What this task involves =>
In the proposed amendments to the articles, who decides a question about the chairman's own interest or right to vote?

Excerpted text =>

+ + + +

PROPOSED AMENDMENTS TO THE EXISTING ARTICLES

  • (2) If any question shall arise at any meeting of the Board as to the materiality of the interest of a Director (other than the chairman of the meeting) or as to the entitlement of any Director (other than such chairman) to vote and such question is not resolved by his voluntarily agreeing to abstain from voting, such question shall be referred to the chairman of the meeting and his ruling in relation to such other Director shall be final and conclusive except in a case where the nature or extent of the interest of the Director concerned as known to such Director has not been fairly disclosed to the Board. If any question as aforesaid shall arise in respect of the chairman of the meeting such question shall be decided by a resolution of the Board (for which purpose such chairman shall not vote thereon) and such resolution shall be final and conclusive except in a case where the nature or extent of the interest of such chairman as known to such chairman has not been fairly disclosed to the Board.’’

gg. Article 104

By deleting the existing Article 104(4) in its entirety and replacing therewith the following:

‘‘The Company shall not make any loan, directly or indirectly, to a Director or his close associate(s) if and to the extent it would be prohibited by the Companies Ordinance (Chapter 622 of the laws of Hong Kong) as if the Company were a company incorporated in Hong Kong.

+ + + +

Data listing =>

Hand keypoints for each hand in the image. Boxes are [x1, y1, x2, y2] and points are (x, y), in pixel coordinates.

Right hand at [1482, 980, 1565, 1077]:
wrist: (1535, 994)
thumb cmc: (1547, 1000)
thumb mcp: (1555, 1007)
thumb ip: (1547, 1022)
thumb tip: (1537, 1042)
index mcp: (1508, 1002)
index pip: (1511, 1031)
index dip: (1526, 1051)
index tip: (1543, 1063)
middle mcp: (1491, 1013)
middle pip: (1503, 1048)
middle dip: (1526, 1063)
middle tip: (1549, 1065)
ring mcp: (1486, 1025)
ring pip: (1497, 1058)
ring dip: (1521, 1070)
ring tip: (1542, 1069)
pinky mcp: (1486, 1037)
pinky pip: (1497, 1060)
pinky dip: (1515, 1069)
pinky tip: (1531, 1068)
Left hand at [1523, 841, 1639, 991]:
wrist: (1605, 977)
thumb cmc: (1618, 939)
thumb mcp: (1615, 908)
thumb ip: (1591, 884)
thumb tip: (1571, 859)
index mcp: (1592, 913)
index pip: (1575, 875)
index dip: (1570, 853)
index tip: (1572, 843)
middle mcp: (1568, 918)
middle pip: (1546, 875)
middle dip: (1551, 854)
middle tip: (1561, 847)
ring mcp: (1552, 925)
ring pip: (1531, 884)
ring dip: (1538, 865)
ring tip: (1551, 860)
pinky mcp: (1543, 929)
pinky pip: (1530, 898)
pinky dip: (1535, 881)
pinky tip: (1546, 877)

+ + + +

Solution for this exercise =>
A resolution of the Board, on which the chairman does not vote.